# Wobber vs. Bob-a-lot vs. Pyramid vs. Kibble Nibble



## redrover (Mar 17, 2011)

In an effort to slow down Jasper's eating as well as just keep him entertained for a few minutes, I was thinking about buying one of those kibble-dispensing toys. The roommate has a ball that has to be rolled around to have food dispensed out of it, so I have experience with that. I was also looking at products like the Wobbler (Kong), the Bob-a-lot (Starmark), the Clix Pyramid (Company of Animals) or the Kibble Nibble (Premier).

Just wondering if anyone has any firsthand experience with any of these toys. Are they loud? We live on the second floor and have hardwood floors. Don't think the downstairs neighbors want to hear a food toy banging against the wall at 5am. Are they easy to fill/clean? Has your dog grown bored of them? If you've used more than one, do you have a preference?

Thanks for the insight, and if I end up getting one, I'll let you know how it works!


----------



## SteelCityDozer (Aug 25, 2011)

I have the contempo bravo one. It is plastic so yes it can be loud on hardwood. But it works well, is def easy to fill and use and when were using it, no, Dozer did not get bored with it. But we've stopped for now bec we have a second and not sure how to use them with two. I'm afraid they'll just battle over it/the food. But this one does need to be removed after use as its jot meant to put up with chewing on it. Here's a link to the one we have but I did not get it here. 
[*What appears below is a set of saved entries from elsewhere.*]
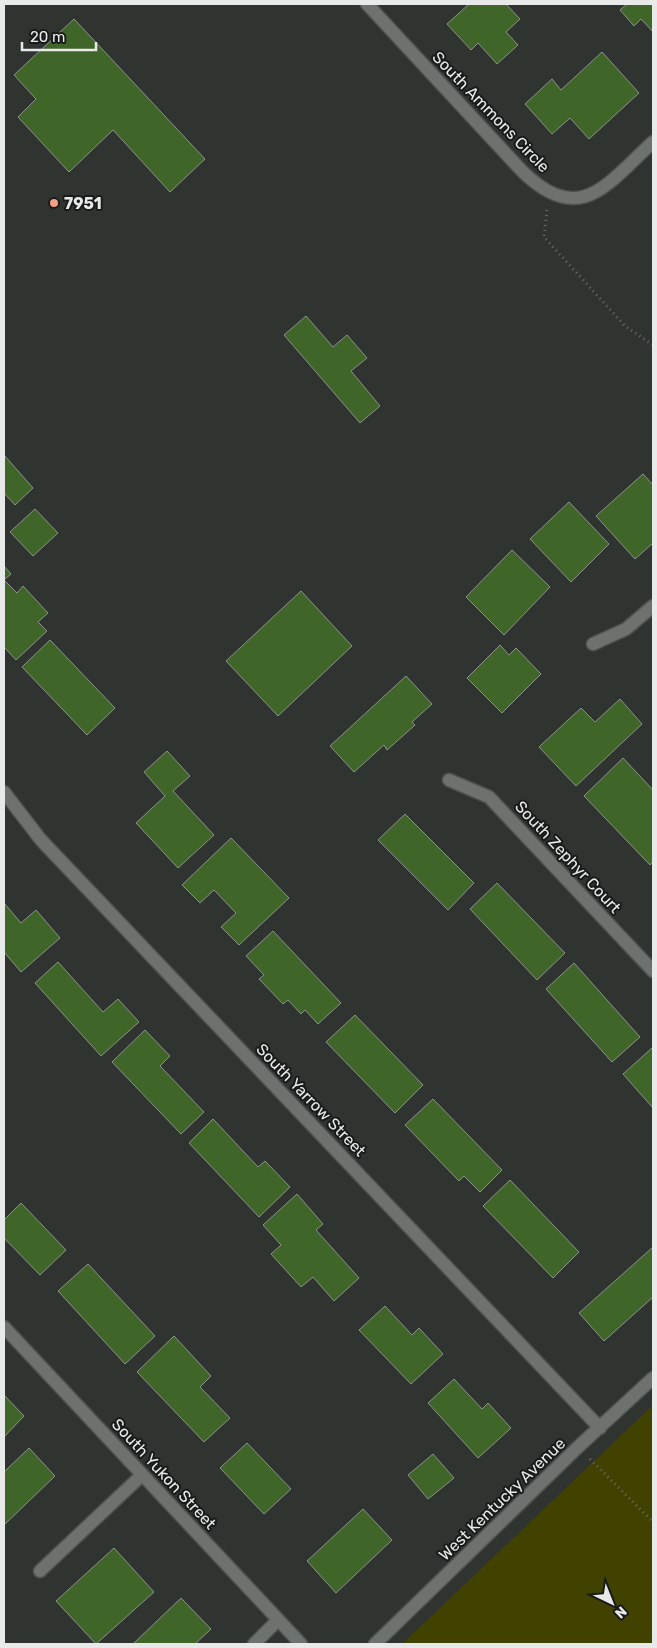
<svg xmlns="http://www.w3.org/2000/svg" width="657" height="1648" font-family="Rubik,sans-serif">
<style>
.green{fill:#424200}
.building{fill:#3f6529;stroke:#8e918d}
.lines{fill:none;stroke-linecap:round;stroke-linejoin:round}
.lane-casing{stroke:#4e524f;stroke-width:15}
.street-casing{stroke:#4e524f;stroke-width:15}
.path{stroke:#696c6a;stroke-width:3;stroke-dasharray:1 4;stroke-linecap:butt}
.lane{stroke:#6d726f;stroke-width:12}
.street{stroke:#6d726f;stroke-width:12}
.poi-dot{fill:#f49e88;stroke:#191b1a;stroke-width:2}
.labels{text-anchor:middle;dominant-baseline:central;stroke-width:4;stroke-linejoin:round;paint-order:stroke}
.street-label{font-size:16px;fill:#e8eae9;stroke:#191b1a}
.poi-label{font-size:16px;font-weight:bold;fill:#e8eae9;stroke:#191b1a;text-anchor:start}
</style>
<rect width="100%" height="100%" fill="#303431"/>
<path class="green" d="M653 1405V1644H402Z"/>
<path class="building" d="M469 4H506L520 19 506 32 518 45 497 64 478 43 471 50 447 24Z
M627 4H653V32L641 19 634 26 620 10Z
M74 19 205 159 170 192 113 130 69 172 18 117 36 99 14 75Z
M602 52 639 93 589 139 570 118 552 134 525 104 552 79 561 90Z
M306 316 333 347 347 335 367 358 351 371 380 406 360 423 284 335Z
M4 455 33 488 15 505 4 493Z
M643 474 653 485V543L635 559 596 516Z
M569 502 609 544 571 582 530 539Z
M35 509 58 533 33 556 10 532Z
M512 550 550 587 504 635 466 597Z
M4 566 11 574 4 580 17 593 23 586 48 613 38 622 47 631 16 660 4 647Z
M301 591 352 646 278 716 226 661Z
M50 640 115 708 87 735 22 667Z
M500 645 509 655 516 648 541 674 502 713 467 678Z
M406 676 432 704 412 722 415 725 387 750 384 745 354 772 330 746Z
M620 699 642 724 576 786 539 747 581 708 595 722Z
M167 751 190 776 173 791 214 835 178 868 136 823 165 796 144 772Z
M623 758 653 790V861L650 865 584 796Z
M405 814 474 883 448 910 378 840Z
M231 838 289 898 239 945 221 927 236 913 214 890 200 903 182 885Z
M497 883 565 953 537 980 470 909Z
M4 903 21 923 36 910 60 938 21 972 4 952Z
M273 931 341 1003 318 1024 305 1010 301 1014 288 1000 283 1004 259 979 264 975 246 956Z
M58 962 103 1012 118 999 139 1022 101 1056 35 983Z
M574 963 640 1037 612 1062 546 989Z
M355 1015 423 1085 395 1113 326 1042Z
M145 1030 170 1056 160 1066 204 1112 181 1134 112 1062Z
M652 1048 653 1049V1108L623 1074Z
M433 1099 502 1170 480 1192 464 1176 459 1181 405 1125Z
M213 1119 258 1167 265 1161 290 1187 259 1217 189 1143Z
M510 1180 579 1252 553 1278 483 1206Z
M297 1194 323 1224 316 1230 359 1278 334 1301 313 1277 301 1287 271 1254 281 1245 263 1225Z
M21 1203 66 1250 40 1275 4 1238V1220Z
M653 1247V1297L604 1341 579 1313Z
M88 1264 155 1336 125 1364 58 1291Z
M385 1306 412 1335 419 1328 443 1354 411 1384 359 1330Z
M174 1336 211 1376 200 1387 230 1418 204 1442 137 1372Z
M454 1379 482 1409 488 1403 511 1428 478 1458 428 1403Z
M4 1395 24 1416 4 1437Z
M247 1443 291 1489 264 1514 220 1468Z
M29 1448 55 1476 4 1525V1472Z
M433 1454 454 1478 428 1499 408 1475Z
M363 1509 392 1540 336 1593 307 1561Z
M114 1548 154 1592 96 1644 56 1601Z
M181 1598 211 1629 195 1644H133Z"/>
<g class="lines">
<g class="lane-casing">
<path id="lane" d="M40 1571 142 1475
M254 1644 278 1620"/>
</g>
<g class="street-casing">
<path id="street" d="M367 4 522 171C580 228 607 184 653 142
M593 644 626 629 653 606
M449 780 489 797 653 971
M4 792 41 840 600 1428
M4 1327 301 1644
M375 1644 577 1448 653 1378"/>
</g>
<path class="path" d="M547 210 544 237 625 326 653 345
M590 1459 653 1522"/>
<use href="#lane" class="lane"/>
<use href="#street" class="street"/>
</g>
<circle class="poi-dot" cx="54" cy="203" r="5"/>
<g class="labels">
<g class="street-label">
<text transform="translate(491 112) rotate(46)">South Ammons Circle</text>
<text transform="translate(568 857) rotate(47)">South Zephyr Court</text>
<text transform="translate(311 1100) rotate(46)">South Yarrow Street</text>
<text transform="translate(164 1474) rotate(47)">South Yukon Street</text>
<text transform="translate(502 1499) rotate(-44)">West Kentucky Avenue</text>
</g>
<g class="poi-label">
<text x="64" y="203">7951</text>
</g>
</g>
<rect width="657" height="1648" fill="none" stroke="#e8eae9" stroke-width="10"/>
<g transform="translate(612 1603) rotate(137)" stroke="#191b1a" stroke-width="4" paint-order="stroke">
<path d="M0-4L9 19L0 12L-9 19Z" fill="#e8eae9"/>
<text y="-8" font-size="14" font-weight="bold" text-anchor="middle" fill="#e8eae9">N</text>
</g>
<path d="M22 42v8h74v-8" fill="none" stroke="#e8eae9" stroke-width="2.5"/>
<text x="30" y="42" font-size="15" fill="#e8eae9" stroke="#191b1a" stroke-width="4" paint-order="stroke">20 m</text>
</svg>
http://www.dog.com/item/contempo-bravo-dog-food-and-treat-dispenser/496893/?srccode=MRDGGPLA&mr:trackingCode=AF0111B5-D55C-E111-BC1B-001B21631C34&mr:referralID=NA&mr:adType=pla&mr:ad=14799023549&mr:keyword=&mr:match=&mr:filter=32421717989


----------



## SteelCityDozer (Aug 25, 2011)

Oh and cautionary word about using any of them. You will get kibble knocked under your couch, under tables, in vents if on the floor, etc. so be prepared to retrieve these as your dog will want it back! 😋


----------



## mswhipple (Mar 7, 2011)

*Re: Wobbler vs. Bob-a-lot vs. Pyramid vs. Kibble Nibble*

Willie has a Kong Wobbler that he really seems to enjoy. I don't use it every day... just for a change of pace. Sometimes he will go over and sit by it, staring at it, and then glance over his shoulder to look at me... as if to say, "Well, aren't you going to fill this thing up for me??" LOL!


----------